Even if the data beneath seems repetitive, write it all out again exactly.

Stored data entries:
· · · · ·

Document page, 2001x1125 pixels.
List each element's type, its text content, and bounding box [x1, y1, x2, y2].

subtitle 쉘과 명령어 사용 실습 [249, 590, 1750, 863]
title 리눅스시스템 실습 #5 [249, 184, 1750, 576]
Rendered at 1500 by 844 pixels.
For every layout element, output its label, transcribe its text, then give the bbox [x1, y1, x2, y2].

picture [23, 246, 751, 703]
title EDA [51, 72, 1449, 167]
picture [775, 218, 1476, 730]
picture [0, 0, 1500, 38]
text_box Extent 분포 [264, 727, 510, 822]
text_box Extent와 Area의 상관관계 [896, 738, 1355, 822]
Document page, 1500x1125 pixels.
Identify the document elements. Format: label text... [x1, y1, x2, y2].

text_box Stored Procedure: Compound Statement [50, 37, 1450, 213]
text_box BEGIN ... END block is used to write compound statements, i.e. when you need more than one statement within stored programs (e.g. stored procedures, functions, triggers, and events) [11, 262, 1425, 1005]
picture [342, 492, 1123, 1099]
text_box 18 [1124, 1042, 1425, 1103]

· · · · ·

§ Task result:
Document page, 2001x1125 pixels.
List each element's type, its text content, and bounding box [x1, y1, x2, y2].

subtitle 쉘과 명령어 사용 실습 [249, 590, 1750, 863]
title 리눅스시스템 실습 #5 [249, 184, 1750, 576]
Rendered at 1500 by 844 pixels.
For every layout element, output its label, transcribe its text, then give the bbox [x1, y1, x2, y2].

picture [23, 246, 751, 703]
title EDA [51, 72, 1449, 167]
picture [775, 218, 1476, 730]
picture [0, 0, 1500, 38]
text_box Extent 분포 [264, 727, 510, 822]
text_box Extent와 Area의 상관관계 [896, 738, 1355, 822]
Document page, 1500x1125 pixels.
Identify the document elements. Format: label text... [x1, y1, x2, y2].

text_box Stored Procedure: Compound Statement [50, 37, 1450, 213]
text_box BEGIN ... END block is used to write compound statements, i.e. when you need more than one statement within stored programs (e.g. stored procedures, functions, triggers, and events) [11, 262, 1425, 1005]
picture [342, 492, 1123, 1099]
text_box 18 [1124, 1042, 1425, 1103]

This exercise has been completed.